Problems and tasks:
A) Answer the following about the forum thread on MAC filtering and DHCP, one line each:
(i) What IP address does techani give for the desktop?
(ii) According to khmadhu, what is MAC in DHCP basically used for?
(iii) What DHCP Address Range does techani say was put in?
B) Extend the forum thread on MAC filtering and DHCP, picking up right after its final sentence.

Page text:
# Whats d diff btw MAC Filtering and DHCP Addr Range?



## techani (Dec 9, 2010)

Hello I am a bit confused. So plz help me clear it.
As far as I know in DHCP Address Range we can provide the range of ip addresses only to the no. of devices we are using so that no outsider can enter my network.
Then what is the use of MAC Filtering? Coz we are already blocking outsiders isnt?
Please explain it to me.
Thank you.


----------



## khmadhu (Dec 10, 2010)

MAC  in DHCP is basically used for assigning  the same IP to a device whenever it comes into network.  as you know DHCP wil be by default changes IP addresses of its clients, so if  you want to get static IP for a device , you have to put MAC address in DHCP config.

MAC filtering will allow only those devices which has its MAC entry in the DHCP server config, only those devices can request IP. rest will be blocked.

I think you got my point..


----------



## techani (Dec 10, 2010)

Hello Madhu, thanks for replying. I understand what u told but am still not clear with my problem. Let me illustrate it.

My desktop ip is 192.168.0.2
My netbook ip is 192.168.0.3

Now I put the DHCP Address Range from 2-3.

Provided data:

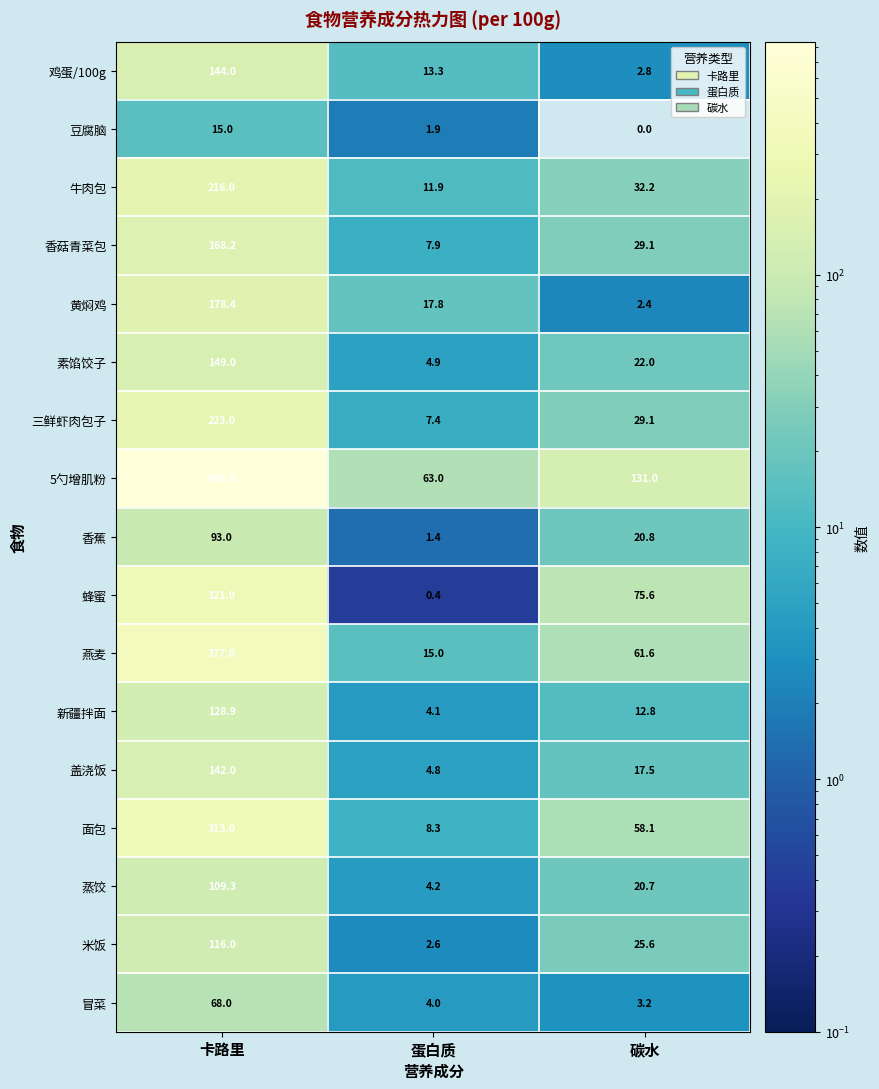

Read the 黄焖鸡 value at 卡路里.

178.4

Responses in order:
A)
(i) 192.168.0.2
(ii) Assigning the same IP to a device whenever it comes into the network
(iii) From 2-3

B)
By doing this I am already blocking outsiders as there are no ip addrs to be allotted in the network for any other devices, isnt?

If above statement is right then where MAC Filtering comes into play?

Thank you.


----------



## khmadhu (Dec 10, 2010)

@techani, correct, but what if one of u r system is off (I am sure u r not gonna keep it on for 24/7),
 so in DHCP there will be a free IP available, and at that time anyone can request that IP !. and that IP will be assigned.

how you will block other devices!? think......

so MAC filtering is nothing but strict checking. it assigns the IP to only that device which has its MAC address registered..


----------



## techani (Dec 10, 2010)

Yes right havent thought of that!! Thank you so much.
One more thing: the isp tell me that my MAC address is locked with them for safety reason. 
What is this? Is this MAC Filtering they are talking about? What may happen if its not locked?

Thank you...


----------



## khmadhu (Dec 11, 2010)

well, they have u r MAC just for Identification, u dont have to worry about that, because u can connect any device to the internet. although they can also impose strict policy based on u r MAC, but they will not do that, if they do then u have to use only that system which MAC address is register with them.


----------



## techani (Dec 11, 2010)

khmadhu said:


> u have to use only that system which MAC address is register with them.



Exactly this is the case! I had to request them to unlock the MAC when I connected the router. Otherwise it wouldn`t work!
Previously too my netbook and a friend`s laptop didnt work.
And this was the precise reason I had to buy a wireless router, coz I cant request them every time I use the netbook to open the MAC address.
Plz tell me now...
Thanks...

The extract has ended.